■ **Reading text**:
● ● ● ● ●

Looked around a bit those solutions for P2 cards and saw that adapter. One of the adapters mentioned that a boot/reboot was necessary when insert the adapter card. P2 some cards seem to max out at 800 Mbps.
(http://www.panasonic.com/business/provideo/p2-hd/index.asp). Looks like newer ones that are in the 1.2 Mbps range though.
The costs that drive up those current panasonic solutions is that they are doing "too much" (a tv monitor, hard drive, etc. ) for your workflow. Really only need a box which knows enough to get the data off and drop the data onto a FW800/eSATA wire. Sure may not get the max 1.2 Mbps in the FW800 case but there are far more "pro" devices out there that will have one of those two interfaces going forward than the express card one.
Maybe cost a bit more than $100 but doesn't need to be in the $1000 range.
ExpressCard can do USB or PCI-e 1x. As much as there are ExpressCards doing USB like things (multiformat card readers, cellular 3G modems, etc.) that isn't a huge strong suit when there are two other USB sockets on the machine. So left with PCI tasks (or concurrent bandwidth with other buses). Apple doesn't want to do a PCI slot box in the sub $2000 range. They didn't on the desktop (no slots on desktop although the single processor Mac Pro probably should be down there.) and not doing it here either. In so far at the bottom end of the 15" MacBook Pro pushed several hundred below the $2000 range, the vast majority of folks buying on are going to be down there. That is what the specific unibody is aimed at because those are the folks who are mostly going to pay for it.
The Apple store called me back. As I posted earlier today we bought my wife a 17" MBP on Saturday (just TWO days ago) and felt safe doing it because the 17" Unibody MBP JUST CAME OUT a few months ago and it seemed that there was no way it would get an update.
I had originally purchased the MBP for $2850 - 8% corporate discount. They told me that I only had two choices.
1. Return the one we bought for 10% restocking fee and buy the new one with the 8% discount from the $2499 price.
2. Take their "end of life" price on the one we bought but NO corporate discount. The end of life price was $2350.
Ultimately my wife decided to keep the one we bought but I'm pissed. I have bought end of life products from Apple before and my corp discount was still applied.
Does anyone have an exec email or contact number, because their going to get an ear full from me. If I had bought this MBP from Best Buy (where I also get a discount) they would have taken it back for a full refund with absolutely no questions, or, they gladly would have price matched me the full amount between the closeout price and still applied my discount.

● ● ● ● ●

(Collected data)
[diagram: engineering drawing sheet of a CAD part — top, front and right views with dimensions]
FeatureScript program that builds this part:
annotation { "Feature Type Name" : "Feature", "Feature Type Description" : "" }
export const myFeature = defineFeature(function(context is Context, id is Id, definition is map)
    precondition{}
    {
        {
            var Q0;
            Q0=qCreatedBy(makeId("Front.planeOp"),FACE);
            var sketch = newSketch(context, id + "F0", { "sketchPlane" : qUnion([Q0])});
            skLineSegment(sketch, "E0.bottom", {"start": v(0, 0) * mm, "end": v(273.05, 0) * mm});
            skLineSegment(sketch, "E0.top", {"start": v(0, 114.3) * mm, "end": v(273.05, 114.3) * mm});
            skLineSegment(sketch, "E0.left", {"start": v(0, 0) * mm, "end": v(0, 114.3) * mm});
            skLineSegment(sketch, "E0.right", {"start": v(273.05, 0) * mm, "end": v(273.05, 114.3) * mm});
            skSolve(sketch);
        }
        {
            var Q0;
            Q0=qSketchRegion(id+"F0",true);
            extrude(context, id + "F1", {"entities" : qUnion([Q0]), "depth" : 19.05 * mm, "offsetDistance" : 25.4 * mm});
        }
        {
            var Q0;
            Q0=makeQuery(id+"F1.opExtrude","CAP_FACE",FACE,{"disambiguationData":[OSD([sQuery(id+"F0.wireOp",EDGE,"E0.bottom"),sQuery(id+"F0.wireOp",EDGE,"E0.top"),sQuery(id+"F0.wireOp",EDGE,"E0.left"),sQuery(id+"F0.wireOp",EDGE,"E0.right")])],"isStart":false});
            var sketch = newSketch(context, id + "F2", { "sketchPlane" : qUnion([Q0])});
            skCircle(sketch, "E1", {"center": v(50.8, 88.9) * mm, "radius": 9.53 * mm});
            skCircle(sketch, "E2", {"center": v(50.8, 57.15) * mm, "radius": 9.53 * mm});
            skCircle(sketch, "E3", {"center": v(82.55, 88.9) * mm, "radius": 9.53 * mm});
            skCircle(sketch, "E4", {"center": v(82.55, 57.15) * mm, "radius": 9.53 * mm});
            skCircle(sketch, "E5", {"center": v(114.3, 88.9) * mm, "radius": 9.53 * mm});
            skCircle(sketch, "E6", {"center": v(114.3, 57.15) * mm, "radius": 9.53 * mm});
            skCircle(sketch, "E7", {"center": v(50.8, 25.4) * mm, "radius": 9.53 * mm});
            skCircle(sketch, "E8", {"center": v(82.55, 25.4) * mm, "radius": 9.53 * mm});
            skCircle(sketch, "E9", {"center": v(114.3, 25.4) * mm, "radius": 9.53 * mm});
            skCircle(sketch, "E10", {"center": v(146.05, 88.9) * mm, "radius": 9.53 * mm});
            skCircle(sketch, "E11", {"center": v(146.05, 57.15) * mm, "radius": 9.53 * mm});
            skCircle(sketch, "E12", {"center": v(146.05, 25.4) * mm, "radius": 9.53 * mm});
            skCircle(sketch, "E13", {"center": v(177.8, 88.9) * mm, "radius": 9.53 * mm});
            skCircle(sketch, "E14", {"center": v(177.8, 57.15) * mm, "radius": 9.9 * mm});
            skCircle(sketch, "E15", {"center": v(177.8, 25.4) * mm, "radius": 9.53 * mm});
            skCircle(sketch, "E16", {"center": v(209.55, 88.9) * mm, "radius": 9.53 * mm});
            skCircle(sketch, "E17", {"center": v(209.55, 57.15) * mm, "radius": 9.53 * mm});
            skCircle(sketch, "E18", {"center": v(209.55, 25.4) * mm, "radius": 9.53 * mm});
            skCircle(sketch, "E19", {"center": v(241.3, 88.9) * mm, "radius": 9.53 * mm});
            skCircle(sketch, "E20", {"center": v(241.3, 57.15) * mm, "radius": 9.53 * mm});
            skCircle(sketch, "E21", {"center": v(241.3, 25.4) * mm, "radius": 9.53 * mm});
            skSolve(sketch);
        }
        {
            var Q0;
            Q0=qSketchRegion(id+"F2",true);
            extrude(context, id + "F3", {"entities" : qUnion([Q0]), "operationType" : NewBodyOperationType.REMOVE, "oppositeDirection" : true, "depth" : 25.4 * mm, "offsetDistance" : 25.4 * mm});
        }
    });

● ● ● ● ●

■ **Problems to solve**:
(1) Can you reproduce the forum text word for word, starting at "ExpressCard can do" and stopping after "pay for it."?
(2) In the forum text, what was the Apple store's end of life price for the 17" MacBook Pro that had already been bought?
(3) Do these statements agree with the forum text? Answer yes or no for each, and quote the words that decide it.
(a) ExpressCard can do USB or PCI-e 1x.
(b) The wife decided to return the MacBook Pro.
(c) Returning the computer would carry a 10% restocking fee.

■ **Exercise answers**:
(1)
ExpressCard can do USB or PCI-e 1x. As much as there are ExpressCards doing USB like things (multiformat card readers, cellular 3G modems, etc.) that isn't a huge strong suit when there are two other USB sockets on the machine. So left with PCI tasks (or concurrent bandwidth with other buses). Apple doesn't want to do a PCI slot box in the sub $2000 range. They didn't on the desktop (no slots on desktop although the single processor Mac Pro probably should be down there.) and not doing it here either. In so far at the bottom end of the 15" MacBook Pro pushed several hundred below the $2000 range, the vast majority of folks buying on are going to be down there. That is what the specific unibody is aimed at because those are the folks who are mostly going to pay for it.

(2) $2350

(3)
(a) Yes: "ExpressCard can do USB or PCI-e 1x."
(b) No: "Ultimately my wife decided to keep the one we bought"
(c) Yes: "Return the one we bought for 10% restocking fee"